SmallCap Growth AIM Portfolio 15 – November 2016
Today’s post is an update on the SmallCap Growth AIM Portfolio, which has now reached the eighteen month mark.
SmallCap Growth AIM Portfolio
The SmallCap Growth AIM Portfolio (SGAP for short) was originally a 20-30 stock portfolio started in March 2015 with £15K in an ISA.
The current target capital for the portfolio is £50K (not yet fully allocated).
- We could have up to 50 positions now that the portfolio is larger.
- Conviction buys are currently £2K in size.
- Tentative positions are currently £1K.
The plan is to grow the portfolio to £100K, with position sizes of £4K and £2K, still with a maximum of 50 positions.
- The target date for this was April 2017, but having effectively taken the summer off, this may be delayed by a few months now.
We last looked at the SGAP in April 2016.
- In the interim we have had two large macro “shocks” in terms of the Brexit vote and the recent election of Donald Trump as US president.
- During this period we’ve been largely sitting on the sidelines, not actively trading our portfolios.
Although the full effects of these two votes won’t be known for several years, it’s time to get back on the horse.
When we last looked at the SGAP, it held 31 stocks, and the initial investment of £33K had risen to £39K, a gain of 17.6% in just over a year.
- During the same period, the FTSE All-Share index (ASX) was down by 7.8%, putting the SGAP 25.5% ahead.
- The AIM All-Share (AXX) was up 1.9%, putting the SGAP 15.7% ahead.
We also produced some numbers for money-weighted returns:
- The SGAP was returning 17.0% annually.
- The ASX was returning -6.1% (SGAP outperformance of 23.2%)
- The AXX was returning 1.3% (SGAP outperformance of 15.8%).
- The ASX Total Return was -2.4% (SGAP outperformance of 19.5%).
- The AXX Total Return was 2.7% (SGAP outperformance of 14.3%).
Summer trades
Although I said that we had sat on the sidelines through Brexit and Trump, in fact we made six trades over the summer, mostly in May, with a couple in September / October:
- Bought £2K of Sprue Aegis (SPRP) after a profit warning
- Bought £2K of Avesco (AVS)
- Bought £2K of 32Red (TTR)
- Bought £2K of Andrew Sykes (ASY)
- Bought £2K of Crawshaw Group (CRAW) after a profit warning
- Sold £3.3K of BooHoo.com (BOO) after a strong run in the stock (tripled in a few months)
So that’s net buying of almost £7K, taking our net investments to £40K.

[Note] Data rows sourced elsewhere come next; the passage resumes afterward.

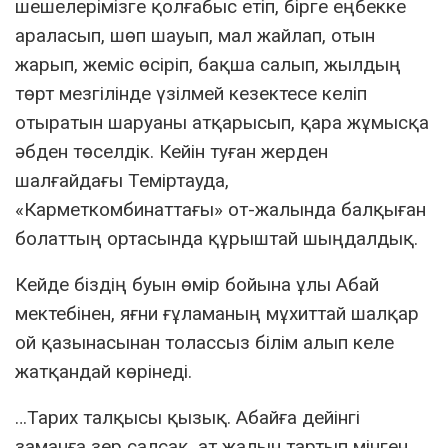
шешелерімізге қолғабыс етіп, бірге еңбекке
араласып, шөп шауып, мал жайлап, отын
жарып, жеміс өсіріп, бақша салып, жылдың
төрт мезгілінде үзілмей кезектесе келіп
отыратын шаруаны атқарысып, қара жұмысқа
әбден төселдік. Кейін туған жерден
шалғайдағы Теміртауда,
«Карметкомбинаттағы» от-жалында балқыған
болаттың ортасында құрыштай шыңдалдық.
Кейде біздің буын өмір бойына ұлы Абай
мектебінен, яғни ғұламаның мұхиттай шалқар
ой қазынасынан толассыз білім алып келе
жатқандай көрінеді.
…Тарих талқысы қызық. Абайға дейінгі
заманға зер салсақ, ат жалын тартып мінген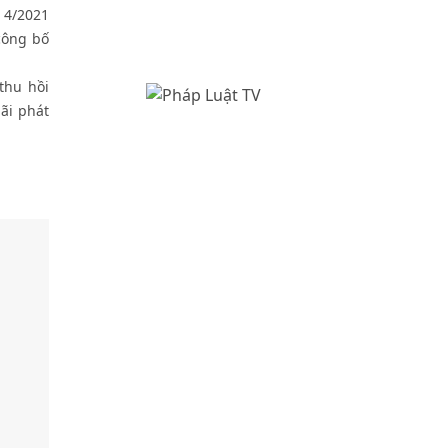
 4/2021
công bố
thu hồi
ãi phát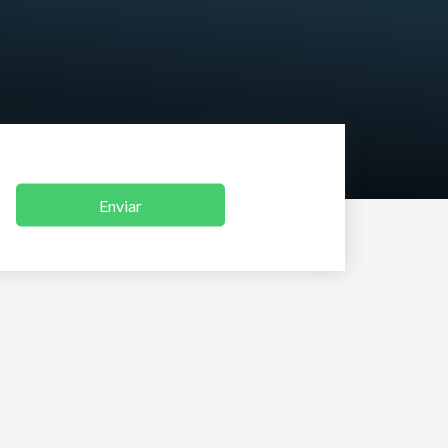
Enviar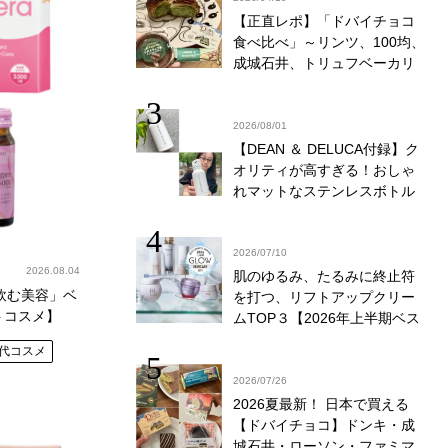
【正直レポ】「ドバイチョコ
食べ比べ」～リンツ、100均、
成城石井、トリュフベーカリ
ー～｜かがやき隊 藤野翠
2026/08/01
【DEAN ＆ DELUCA付録】ク
オリティが高すぎる！おしゃ
れマットなステンレスボトル
をリアルレビュー│かがやき隊
伊藤里絵
2026/07/10
2026.08.04
肌のゆるみ、たるみに終止符
飲む美容」ベ
を打つ、リフトアップクリー
トコスメ】
ムTOP３【2026年上半期ベス
トコスメ】
0代コスメ
2026/07/26
2026夏最新！ 日本で買える
【ドバイチョコ】ドンキ・成
城石井・ローソン・ファミマ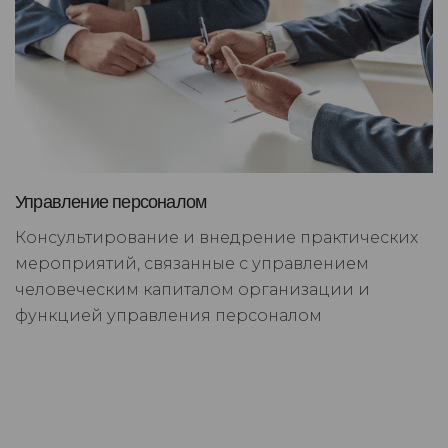
Управление персоналом
Консультирование и внедрение практических
мероприятий, связанные с управлением
человеческим капиталом организации и
функцией управления персоналом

- We now have 36 holdings.
Here’s how the portfolio looks now – it’s big enough to split into two pictures now:
No doubt you can spot the minor theme of buying after a profit warning – I wanted to see whether the “catch a falling knife” strategy could be successful with smaller stocks.
- I’m not a fan of this approach with large stocks, but in my limited experience, AIM stocks are more volatile and seem to overshoot more in each direction.
- As well as the two AIM stocks, I bought a couple of main market stocks (LAKE and RTN) that had also recently warned,
Buying several stocks this way (there were plenty to choose from – there were many profit warnings over the summer) would help me to see any pattern.
- I’ll report on progress across both markets at a later date, but things are not looking good.
Performance
Here’s the portfolio again, this time ranked in order of gains (£££, not percentage).
First the gainers:
And now the losers:
Note that we have 15 losers out of 36, despite the portfolio performing well overall.
- Eight of these losers are down more than 20%, and might have been sold had we been monitoring the portfolio closely over the summer.
Ignore the overall gain figure of 26.2% – we’re actually up 33.4%, as shown in the chart below:
The big winners have been BOO (which is up around £5K including the tranche of shares already sold), BUR, ABDB and TSTL – all four are up more than £1K.
- The big losers (down more than £500) are CRAW, CNKS, and SGI.
Here’s the chart against the indices:
- The FTSE All-Share is up just 0.5%, so we’re 32.9% ahead (an increase of 7.4% since April).
- The AIM-All-Share is up 11.3% so we’re 22.1% ahead (an increase of 6.4% since April).
So it’s been another good six months, and a good eighteen months overall.
Money-weighted returns
Here’s how the money-weighted returns looked in April:
And here’s how the table looks today:
The SGAP annualised gain is up from 17.0% to 22.5%.
- The ASX is up from -6.1% to 1.3% (SGAP outperformance down from 23.2% to 21.2%)
- The AXX is up from 1.3% to 8.1% (SGAP outperformance down from 15.8% to 14.4%)
- Total return ASX (what I call ASX*) is now 4.9% (SGAP outperformance down from 19.5% to 17.6%)
- Total return AXX (AXX*) is now 9.5% (SGAP outperformance down from 14.3% to 13.0%)
All remains well with the SmallCap Growth (AIM) Portfolio, despite my continued neglect.